ERS_D.T62_g16.G1850ECO.cheyenne_pgi.pop-cice_ecosys fails, aborting earlier in the run than ERS.T62_g16.G1850ECO.cheyenne_pgi.pop-cice_ecosys, with multiple Subscript out of range for array uarea error messages from line 638 of grid.F90, which is

      UAREA(:,:,iblock) = DXU(:,:,iblock)*DYU(:,:,iblock)

The error messages include bounds, with values such as

    subscript=1, lower bound=396713728, upper bound=47395747491999, dimension=1
    subscript=1, lower bound=1609522944, upper bound=47441122783391, dimension=1
    subscript=1, lower bound=440, upper bound=441, dimension=1

UAREA is defined at the module level with dimension(nx_block,ny_block,max_blocks_clinic).

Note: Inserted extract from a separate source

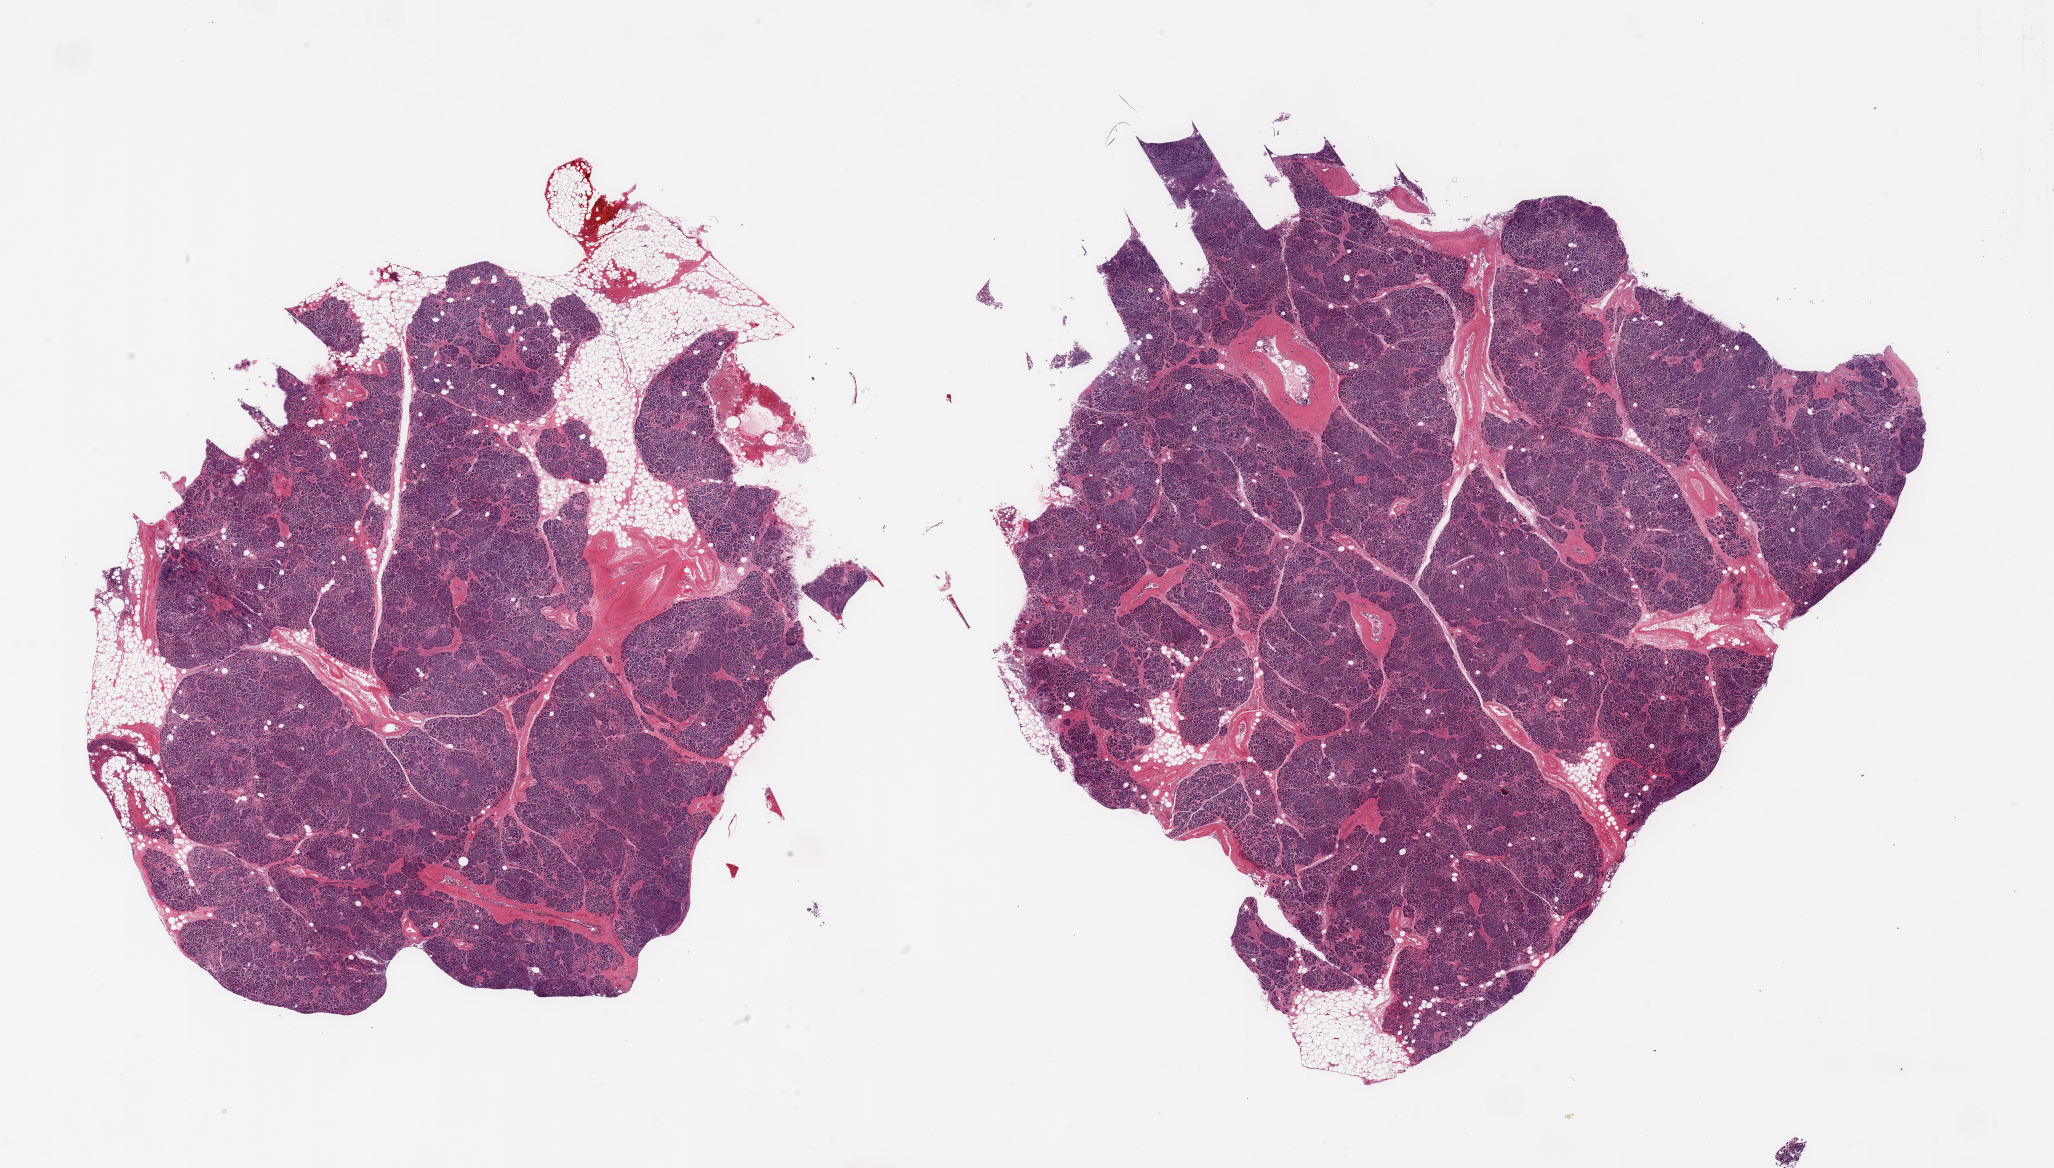
Whole-slide image, H&E stain — whole scanned area (about 32.5 x 18.5 mm) shown as a low-resolution overview; PAXgene-fixed, paraffin-embedded tissue; target tissue: pancreas; donor tissue sample. Male donor.
- review note (as recorded): 2 pieces, moderately advanced saponification. Islets still barely visible but degenerated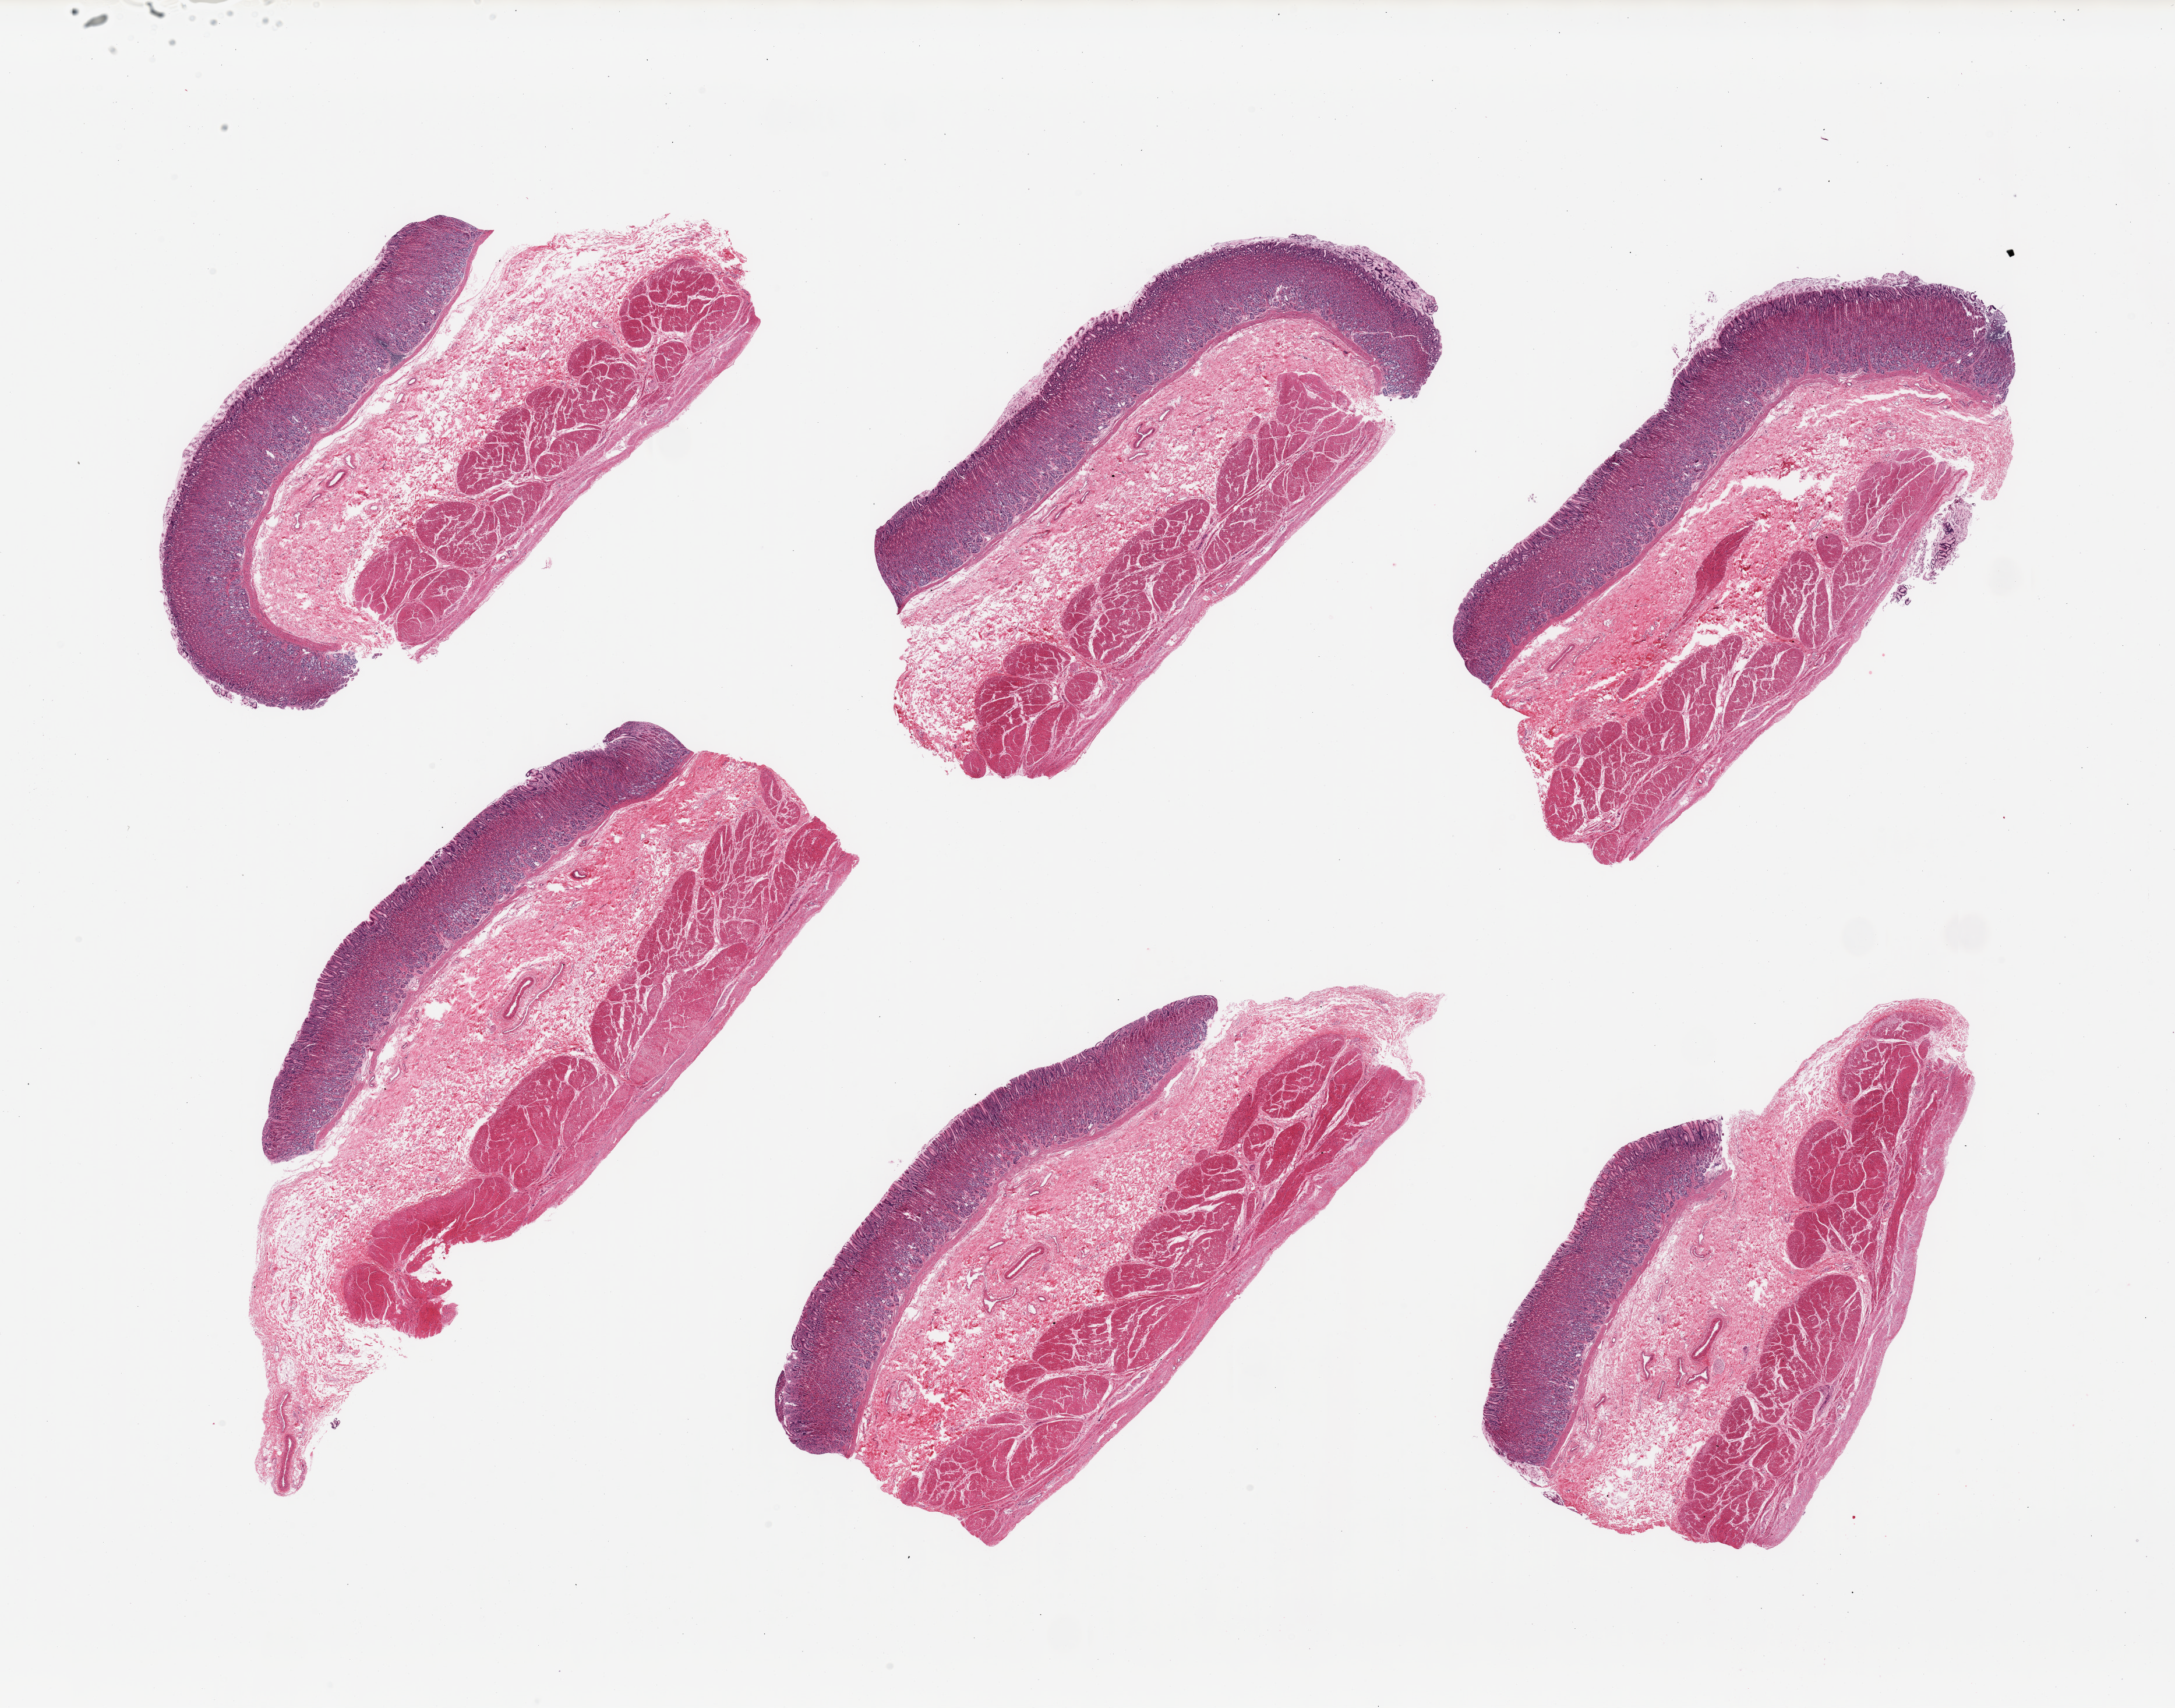
Digitized H&E-stained section, whole scanned area (about 29.5 x 23.2 mm, slide scanned at 20x) shown as a low-resolution overview; PAXgene-fixed, paraffin-embedded tissue; sampled site (target tissue): stomach; tissue donor sample. Donor sex: male.
Review note (as recorded): 6 pieces; well dissected, full thickness gastric mucosa and muscularis.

I'm suspecting a pgi compiler problem that is specific to threads.

@jedwards4b, are other components passing tests with pgi on cheyenne with multiple threads?

I'm wondering if we should just be setting NTHRDS_OCN=1 for compiler=pgi.

klindsay28 commented 3 years ago

The test SMS_P216x2_D.T62_g16.G.cheyenne_pgi.pop-default also fails, aborting on the same line of code as ERS_D.T62_g16.G1850ECO.cheyenne_pgi.pop-cice_ecosys.

The related test SMS_P216x2.T62_g16.G.cheyenne_pgi.pop-default passes.

jedwards4b commented 3 years ago

Test SMS_P216x2_D.T62_g16.G.cheyenne_intel.pop-default and SMS_P216x2_D.T62_g16.G.cheyenne_gnu.pop-default both pass as well.

jedwards4b commented 3 years ago

Rather than changing the PE layout maybe we should just run ERS.T62_g16.G1850ECO.cheyenne_pgi.pop-cice_ecosys (removing the debug option).

klindsay28 commented 3 years ago

Isn't that the original test that failed?

I added debug in an attempt to tease out more info on the failure.

Here's a non-threaded debug test that is failing with pgi, though I don't see why: CASE=SMS_P432x1_D.T62_g16.G.cheyenne_pgi.pop-default.20201112_101617_pz68a0 CASEROOT=/glade/scratch/klindsay/$CASE This has the same POP block sizes as the G1850ECO tests that are failing.

jedwards4b commented 3 years ago

Oops, my mistake - nevermind.

jedwards4b commented 3 years ago

Regarding case SMS_P432x1_D.T62_g16.G.cheyenne_pgi.pop-default Subscript out of range for array irqrs (cesm2_x_alpha/components/ww3/src/source/w3initmd.f90: 1901)

jedwards4b commented 3 years ago

There are too many tasks for the ww3 model, I reran this test after doing NTASKS_WAV=72 and it completes without error.